Admin-driven cleanup follows the same path through
`DELETE /api/v1/internal/runtimes/{game_id}/container` with
`op_source=admin_rest` instead of `auto_ttl`. The host state directory
is **never** removed by this flow
([`../README.md` §Cleanup](../README.md#cleanup),
[`services.md` §17](services.md),
[`workers.md` §19](workers.md)).

## Reconcile drift adopt

```mermaid
sequenceDiagram
    participant Reconciler as reconcile worker
    participant Docker
    participant PG as Postgres
    participant Lease as Redis lease

    Note over Reconciler: read pass (lockless)
    Reconciler->>Docker: List({label=com.galaxy.owner=rtmanager})
    Reconciler->>PG: ListByStatus(running)
    Note over Reconciler: write pass (per-game lease)
    loop per Docker container without matching record
        Reconciler->>Lease: SET NX PX rtmanager:game_lease:{game_id}
        Reconciler->>PG: re-read runtime_records WHERE game_id
        alt record now exists
            Reconciler-->>Reconciler: skip (state changed since read pass)
        else record still missing
            Reconciler->>PG: Upsert runtime_records (status=running, image_ref, started_at)
            Reconciler->>PG: INSERT operation_log (op_kind=reconcile_adopt, op_source=auto_reconcile)
        end
        Reconciler->>Lease: DEL rtmanager:game_lease:{game_id}
    end
```

The reconciler **never** stops or removes an unrecorded container —
operators may have started one manually for diagnostics.
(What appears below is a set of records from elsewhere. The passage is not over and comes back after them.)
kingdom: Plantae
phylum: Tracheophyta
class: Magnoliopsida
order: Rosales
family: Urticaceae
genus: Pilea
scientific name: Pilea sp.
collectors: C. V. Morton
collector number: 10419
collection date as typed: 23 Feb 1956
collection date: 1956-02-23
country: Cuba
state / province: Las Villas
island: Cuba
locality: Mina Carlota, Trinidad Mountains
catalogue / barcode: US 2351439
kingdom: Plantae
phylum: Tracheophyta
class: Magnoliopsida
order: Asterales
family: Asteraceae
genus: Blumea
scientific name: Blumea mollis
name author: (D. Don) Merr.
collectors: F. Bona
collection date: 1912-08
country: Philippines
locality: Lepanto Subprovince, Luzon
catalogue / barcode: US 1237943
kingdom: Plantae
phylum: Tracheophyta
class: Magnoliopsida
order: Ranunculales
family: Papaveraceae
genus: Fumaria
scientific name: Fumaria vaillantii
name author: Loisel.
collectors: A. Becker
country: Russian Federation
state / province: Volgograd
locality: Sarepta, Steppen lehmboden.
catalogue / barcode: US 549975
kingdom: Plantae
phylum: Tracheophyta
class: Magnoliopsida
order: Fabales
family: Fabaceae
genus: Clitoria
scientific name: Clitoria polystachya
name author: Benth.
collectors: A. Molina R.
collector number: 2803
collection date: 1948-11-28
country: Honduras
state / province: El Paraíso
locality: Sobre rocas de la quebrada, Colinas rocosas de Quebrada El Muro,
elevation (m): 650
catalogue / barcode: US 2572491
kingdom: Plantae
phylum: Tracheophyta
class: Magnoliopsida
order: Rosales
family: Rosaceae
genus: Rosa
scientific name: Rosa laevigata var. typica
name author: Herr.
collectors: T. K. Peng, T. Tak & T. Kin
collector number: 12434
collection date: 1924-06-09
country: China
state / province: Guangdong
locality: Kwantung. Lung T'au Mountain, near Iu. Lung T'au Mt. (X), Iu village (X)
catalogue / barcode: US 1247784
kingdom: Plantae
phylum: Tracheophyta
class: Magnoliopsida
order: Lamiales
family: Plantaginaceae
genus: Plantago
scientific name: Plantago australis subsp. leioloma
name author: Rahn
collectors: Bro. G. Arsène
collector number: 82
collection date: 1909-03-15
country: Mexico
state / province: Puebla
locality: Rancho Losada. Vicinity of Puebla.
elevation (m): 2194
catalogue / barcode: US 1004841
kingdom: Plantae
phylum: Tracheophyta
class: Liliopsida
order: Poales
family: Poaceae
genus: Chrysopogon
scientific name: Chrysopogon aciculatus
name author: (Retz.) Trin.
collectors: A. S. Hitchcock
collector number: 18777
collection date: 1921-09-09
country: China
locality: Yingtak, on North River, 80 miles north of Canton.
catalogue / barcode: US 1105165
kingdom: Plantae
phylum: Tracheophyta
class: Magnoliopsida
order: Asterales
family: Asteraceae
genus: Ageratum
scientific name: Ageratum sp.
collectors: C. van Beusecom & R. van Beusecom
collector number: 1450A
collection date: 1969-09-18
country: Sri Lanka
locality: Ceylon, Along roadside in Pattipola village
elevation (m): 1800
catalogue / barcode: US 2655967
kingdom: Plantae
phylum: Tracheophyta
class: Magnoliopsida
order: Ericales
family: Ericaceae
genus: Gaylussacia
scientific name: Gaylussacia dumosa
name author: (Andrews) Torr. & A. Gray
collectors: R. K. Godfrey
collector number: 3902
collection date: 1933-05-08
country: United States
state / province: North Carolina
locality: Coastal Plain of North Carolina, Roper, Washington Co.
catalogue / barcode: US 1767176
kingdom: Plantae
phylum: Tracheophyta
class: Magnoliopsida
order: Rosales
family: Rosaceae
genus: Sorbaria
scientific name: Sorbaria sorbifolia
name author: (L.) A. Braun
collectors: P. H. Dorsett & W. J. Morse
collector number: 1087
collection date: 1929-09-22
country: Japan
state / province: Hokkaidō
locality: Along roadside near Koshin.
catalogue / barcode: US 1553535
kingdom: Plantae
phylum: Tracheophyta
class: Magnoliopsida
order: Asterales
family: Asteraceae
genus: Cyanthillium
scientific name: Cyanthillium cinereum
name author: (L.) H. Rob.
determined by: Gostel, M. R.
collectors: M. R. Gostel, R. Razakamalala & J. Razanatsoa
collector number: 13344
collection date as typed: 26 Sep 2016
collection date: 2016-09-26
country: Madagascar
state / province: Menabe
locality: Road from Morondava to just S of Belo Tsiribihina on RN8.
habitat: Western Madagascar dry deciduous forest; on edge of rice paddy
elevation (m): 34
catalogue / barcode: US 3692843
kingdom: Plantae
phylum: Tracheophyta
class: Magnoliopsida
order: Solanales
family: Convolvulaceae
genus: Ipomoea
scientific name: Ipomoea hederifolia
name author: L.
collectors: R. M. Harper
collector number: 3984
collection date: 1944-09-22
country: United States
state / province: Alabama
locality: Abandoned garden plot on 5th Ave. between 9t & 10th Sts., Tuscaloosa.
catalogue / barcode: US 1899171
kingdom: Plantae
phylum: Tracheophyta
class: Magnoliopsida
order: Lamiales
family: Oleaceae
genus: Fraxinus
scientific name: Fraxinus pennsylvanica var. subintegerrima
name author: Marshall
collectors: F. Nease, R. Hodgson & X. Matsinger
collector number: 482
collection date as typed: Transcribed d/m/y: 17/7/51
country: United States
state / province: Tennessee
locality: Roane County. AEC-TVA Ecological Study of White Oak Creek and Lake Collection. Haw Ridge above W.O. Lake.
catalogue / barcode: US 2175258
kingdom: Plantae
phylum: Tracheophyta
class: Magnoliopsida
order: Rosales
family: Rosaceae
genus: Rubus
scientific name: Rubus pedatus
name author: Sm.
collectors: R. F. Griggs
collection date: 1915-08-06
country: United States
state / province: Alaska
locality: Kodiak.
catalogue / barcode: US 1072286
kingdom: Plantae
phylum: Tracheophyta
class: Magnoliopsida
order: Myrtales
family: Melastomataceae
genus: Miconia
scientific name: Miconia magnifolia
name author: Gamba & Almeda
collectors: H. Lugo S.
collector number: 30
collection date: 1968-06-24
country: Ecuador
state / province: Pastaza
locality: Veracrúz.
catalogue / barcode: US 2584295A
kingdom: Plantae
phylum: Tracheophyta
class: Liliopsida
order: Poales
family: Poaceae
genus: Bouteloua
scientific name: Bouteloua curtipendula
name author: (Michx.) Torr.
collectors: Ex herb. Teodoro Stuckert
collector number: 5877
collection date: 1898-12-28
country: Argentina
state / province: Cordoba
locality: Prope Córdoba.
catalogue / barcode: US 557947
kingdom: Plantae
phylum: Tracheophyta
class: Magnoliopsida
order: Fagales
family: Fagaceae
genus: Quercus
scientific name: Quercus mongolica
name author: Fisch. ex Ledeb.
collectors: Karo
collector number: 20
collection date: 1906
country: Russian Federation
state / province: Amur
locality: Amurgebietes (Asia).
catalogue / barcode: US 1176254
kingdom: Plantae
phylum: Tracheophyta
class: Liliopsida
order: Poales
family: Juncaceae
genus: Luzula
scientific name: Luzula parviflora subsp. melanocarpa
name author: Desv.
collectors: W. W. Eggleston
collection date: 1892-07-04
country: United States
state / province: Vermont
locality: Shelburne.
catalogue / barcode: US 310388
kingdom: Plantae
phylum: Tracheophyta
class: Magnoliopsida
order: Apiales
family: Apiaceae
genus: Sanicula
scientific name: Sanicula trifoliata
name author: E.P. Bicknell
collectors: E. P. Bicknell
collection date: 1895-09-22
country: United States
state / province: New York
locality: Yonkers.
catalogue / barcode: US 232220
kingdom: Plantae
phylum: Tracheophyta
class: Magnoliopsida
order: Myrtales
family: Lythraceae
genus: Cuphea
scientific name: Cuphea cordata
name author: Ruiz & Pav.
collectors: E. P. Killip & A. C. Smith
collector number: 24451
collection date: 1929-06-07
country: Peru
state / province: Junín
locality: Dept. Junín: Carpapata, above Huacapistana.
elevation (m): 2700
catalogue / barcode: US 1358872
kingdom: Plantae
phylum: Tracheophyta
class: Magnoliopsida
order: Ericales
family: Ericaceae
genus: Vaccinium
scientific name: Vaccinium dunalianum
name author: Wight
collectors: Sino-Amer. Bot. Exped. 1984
The
`reconcile_dispose` and `observed_exited` paths follow the same
read-pass / write-pass split, with `dispose` updating the orphaned
record to `removed` and emitting `container_disappeared`, and
`observed_exited` updating to `stopped` and emitting `container_exited`
([`../README.md` §Reconciliation](../README.md#reconciliation),
[`workers.md` §14–§16](workers.md)).

## Health probe hysteresis

```mermaid
sequenceDiagram
    participant Worker as healthprobe worker
    participant State as in-memory probe state
    participant Engine as galaxy-game-{id}:8080
    participant Health as runtime:health_events

    loop every RTMANAGER_PROBE_INTERVAL
        Worker->>Worker: ListByStatus(running)
        Worker->>State: prune entries for games no longer running
        loop per game (semaphore cap = 16)
            Worker->>Engine: GET /healthz (RTMANAGER_PROBE_TIMEOUT)
            alt success
                State->>State: consecutiveFailures = 0
                opt failurePublished was true
                    Worker->>Health: XADD probe_recovered {prior_failure_count}
                    State->>State: failurePublished = false
                end
            else failure
                State->>State: consecutiveFailures++
                opt consecutiveFailures == RTMANAGER_PROBE_FAILURES_THRESHOLD AND not failurePublished
                    Worker->>Health: XADD probe_failed {consecutive_failures, last_status, last_error}
                    State->>State: failurePublished = true
                end
            end
        end
    end
```

Hysteresis prevents a single transient failure from emitting a
`probe_failed` event, and prevents repeated emission while the failure
persists. State is non-persistent: a process restart re-establishes
the counters from scratch; a game's state is pruned when it transitions
out of the running list ([`workers.md` §5–§6](workers.md)).